Supporting noble causes
The Grands Prix are proud supporters of the IRIC (the Institute for Research in Immunology and Cancer) and the FQSC (Fédération québécoise des sports cyclistes). Although the events are free to attend, a portion of the proceeds from VIP ticket sales are used to help fund these organizations.
The IRIC research centre is located on campus at the Université de Montréal. The Montréal race passes right in front of the campus. To help the centre obtain research funds, the Grands Prix Cyclistes closes the Montréal course early on Sunday morning and allows donors to ride one lap of the professional race course, providing them with security and medical personnel.
The FQSC is a provincial training federation for cyclists. The Grands Prix Cyclistes helps to fund training camps to develop young Canadian riders with professional potential. They alsosupporta series of races for younger riders, aged 9–15, which are held during the summer.
However, Leblanc points out that the reason they are able to support such organizations, and are able to hold their events at all, is due to their sponsors and partners. Their public partners include Québec City and Montréal, as well as the provincial and federal government.

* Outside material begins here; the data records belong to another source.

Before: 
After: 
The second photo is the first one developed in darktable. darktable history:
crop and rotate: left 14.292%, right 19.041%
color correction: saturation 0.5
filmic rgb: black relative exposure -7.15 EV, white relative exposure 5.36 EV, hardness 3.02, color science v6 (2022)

Québecor and Air Transat are major sponsors that have believed in the Grands Prix Cyclistes since the beginning, among several others.
“The only way we can exist is by having good partnerships and sponsors. Without them, no events would take place,” Leblanc states.
Of course, in addition, no sporting event is complete without spectators. Those who would rather see the races live than on TV are encouraged to attend this September and join the crowd.
“This is the only major sporting event that is free to watch. I’m not selling any tickets. People can come, walk around the course, bring their families and have a picnic,” suggests Leblanc.
Putting on a great event
Since the very beginning, the Grands Prix Cyclistes have put in a lot of logistic effort to make sure the riders have a safe but difficult sporting challenge. Since their background is in television production (the Grands Prix Cyclistes de Québec et de Montréal are a part of Groupe Serdy) they have put effort toward the production of the international feed signal which is broadcasted in 130 countries around the world. In fact, they were among the first to produce cycling in HD in 2010. The quality of the production helped them develop solid partnerships with Eurosport, IMG and locally, with TVA Sports. Since 2010, the Grands Prix Cyclistes have received great media coverage from around the world throughout the week of the races in September.
For their partners, this is of great value because of the visibility received by Canada, Québec, and the cities of Montréal and Québec. It is also beneficial to their private sponsors. They have just renewed their partnerships with Montréal and Québec City until 2019. This is a great vote of confidence, and it pushes the Grands Prix Cyclistes to develop the races and try to do even better than they already have.
Because cycling isn’t a big part of Canadian sporting culture, as is the case in Europe, the Grands Prix Cyclistes initially had a large workload. But, after five years they have managed to build a solid fan base, as an average of 200,000 spectators show up around the courses every year, rain or shine. To conclude, this is the only major sporting event that is free to attend for everyone. Furthermore, if you come close to the start line early enough, you’ll be able to chat with the riders. They’re great professionals, but also very easy going. They will be happy to sign autographs and even have their picture taken with you. The Grands Prix Cyclistes would like to encourage readers to come out and enjoy the show, and take advantage of the luck we have to be able to host two races of this calibre in Canada.